Lines of data
◇ ◇ ◇ ◇ ◇
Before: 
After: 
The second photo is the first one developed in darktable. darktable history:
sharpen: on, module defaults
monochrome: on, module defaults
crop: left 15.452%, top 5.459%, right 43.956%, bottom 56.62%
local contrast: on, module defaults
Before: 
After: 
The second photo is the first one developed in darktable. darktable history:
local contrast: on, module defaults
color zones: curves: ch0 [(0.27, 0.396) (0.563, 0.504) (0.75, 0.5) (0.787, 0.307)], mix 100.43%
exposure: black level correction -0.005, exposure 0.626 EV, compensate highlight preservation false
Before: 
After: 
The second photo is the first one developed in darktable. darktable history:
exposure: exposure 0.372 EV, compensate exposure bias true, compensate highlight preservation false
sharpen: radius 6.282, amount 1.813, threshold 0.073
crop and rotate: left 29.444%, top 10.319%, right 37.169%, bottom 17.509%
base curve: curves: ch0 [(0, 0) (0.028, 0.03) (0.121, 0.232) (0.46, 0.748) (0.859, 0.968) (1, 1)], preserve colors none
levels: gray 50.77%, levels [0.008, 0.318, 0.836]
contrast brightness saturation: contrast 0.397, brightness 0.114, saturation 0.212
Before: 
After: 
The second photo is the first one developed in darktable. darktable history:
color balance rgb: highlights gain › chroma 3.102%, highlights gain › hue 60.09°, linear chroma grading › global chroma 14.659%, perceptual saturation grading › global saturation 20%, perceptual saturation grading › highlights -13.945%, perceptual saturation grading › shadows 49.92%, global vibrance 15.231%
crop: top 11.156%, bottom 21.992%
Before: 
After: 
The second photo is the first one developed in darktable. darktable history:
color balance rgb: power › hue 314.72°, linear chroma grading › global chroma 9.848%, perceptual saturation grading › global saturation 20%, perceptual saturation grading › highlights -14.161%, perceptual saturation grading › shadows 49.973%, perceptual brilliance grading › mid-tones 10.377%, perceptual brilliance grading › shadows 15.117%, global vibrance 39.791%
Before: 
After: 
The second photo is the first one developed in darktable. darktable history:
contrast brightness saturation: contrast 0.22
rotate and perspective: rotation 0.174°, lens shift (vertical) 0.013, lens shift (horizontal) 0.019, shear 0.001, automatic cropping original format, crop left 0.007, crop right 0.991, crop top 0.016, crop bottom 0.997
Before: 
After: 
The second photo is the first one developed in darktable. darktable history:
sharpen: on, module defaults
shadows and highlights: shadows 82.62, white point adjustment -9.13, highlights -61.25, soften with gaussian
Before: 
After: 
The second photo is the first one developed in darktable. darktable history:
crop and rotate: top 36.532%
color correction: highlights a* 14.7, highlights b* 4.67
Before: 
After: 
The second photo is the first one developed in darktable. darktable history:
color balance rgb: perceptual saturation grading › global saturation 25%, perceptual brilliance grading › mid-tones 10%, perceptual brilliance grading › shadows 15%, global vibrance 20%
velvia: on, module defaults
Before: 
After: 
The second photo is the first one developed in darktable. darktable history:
◇ ◇ ◇ ◇ ◇
Print every one of the records above again, line for line and unchanged.

• _WRITTEN ANSWER_
Before: 
After: 
The second photo is the first one developed in darktable. darktable history:
sharpen: on, module defaults
monochrome: on, module defaults
crop: left 15.452%, top 5.459%, right 43.956%, bottom 56.62%
local contrast: on, module defaults
Before: 
After: 
The second photo is the first one developed in darktable. darktable history:
local contrast: on, module defaults
color zones: curves: ch0 [(0.27, 0.396) (0.563, 0.504) (0.75, 0.5) (0.787, 0.307)], mix 100.43%
exposure: black level correction -0.005, exposure 0.626 EV, compensate highlight preservation false
Before: 
After: 
The second photo is the first one developed in darktable. darktable history:
exposure: exposure 0.372 EV, compensate exposure bias true, compensate highlight preservation false
sharpen: radius 6.282, amount 1.813, threshold 0.073
crop and rotate: left 29.444%, top 10.319%, right 37.169%, bottom 17.509%
base curve: curves: ch0 [(0, 0) (0.028, 0.03) (0.121, 0.232) (0.46, 0.748) (0.859, 0.968) (1, 1)], preserve colors none
levels: gray 50.77%, levels [0.008, 0.318, 0.836]
contrast brightness saturation: contrast 0.397, brightness 0.114, saturation 0.212
Before: 
After: 
The second photo is the first one developed in darktable. darktable history:
color balance rgb: highlights gain › chroma 3.102%, highlights gain › hue 60.09°, linear chroma grading › global chroma 14.659%, perceptual saturation grading › global saturation 20%, perceptual saturation grading › highlights -13.945%, perceptual saturation grading › shadows 49.92%, global vibrance 15.231%
crop: top 11.156%, bottom 21.992%
Before: 
After: 
The second photo is the first one developed in darktable. darktable history:
color balance rgb: power › hue 314.72°, linear chroma grading › global chroma 9.848%, perceptual saturation grading › global saturation 20%, perceptual saturation grading › highlights -14.161%, perceptual saturation grading › shadows 49.973%, perceptual brilliance grading › mid-tones 10.377%, perceptual brilliance grading › shadows 15.117%, global vibrance 39.791%
Before: 
After: 
The second photo is the first one developed in darktable. darktable history:
contrast brightness saturation: contrast 0.22
rotate and perspective: rotation 0.174°, lens shift (vertical) 0.013, lens shift (horizontal) 0.019, shear 0.001, automatic cropping original format, crop left 0.007, crop right 0.991, crop top 0.016, crop bottom 0.997
Before: 
After: 
The second photo is the first one developed in darktable. darktable history:
sharpen: on, module defaults
shadows and highlights: shadows 82.62, white point adjustment -9.13, highlights -61.25, soften with gaussian
Before: 
After: 
The second photo is the first one developed in darktable. darktable history:
crop and rotate: top 36.532%
color correction: highlights a* 14.7, highlights b* 4.67
Before: 
After: 
The second photo is the first one developed in darktable. darktable history:
color balance rgb: perceptual saturation grading › global saturation 25%, perceptual brilliance grading › mid-tones 10%, perceptual brilliance grading › shadows 15%, global vibrance 20%
velvia: on, module defaults
Before: 
After: 
The second photo is the first one developed in darktable. darktable history:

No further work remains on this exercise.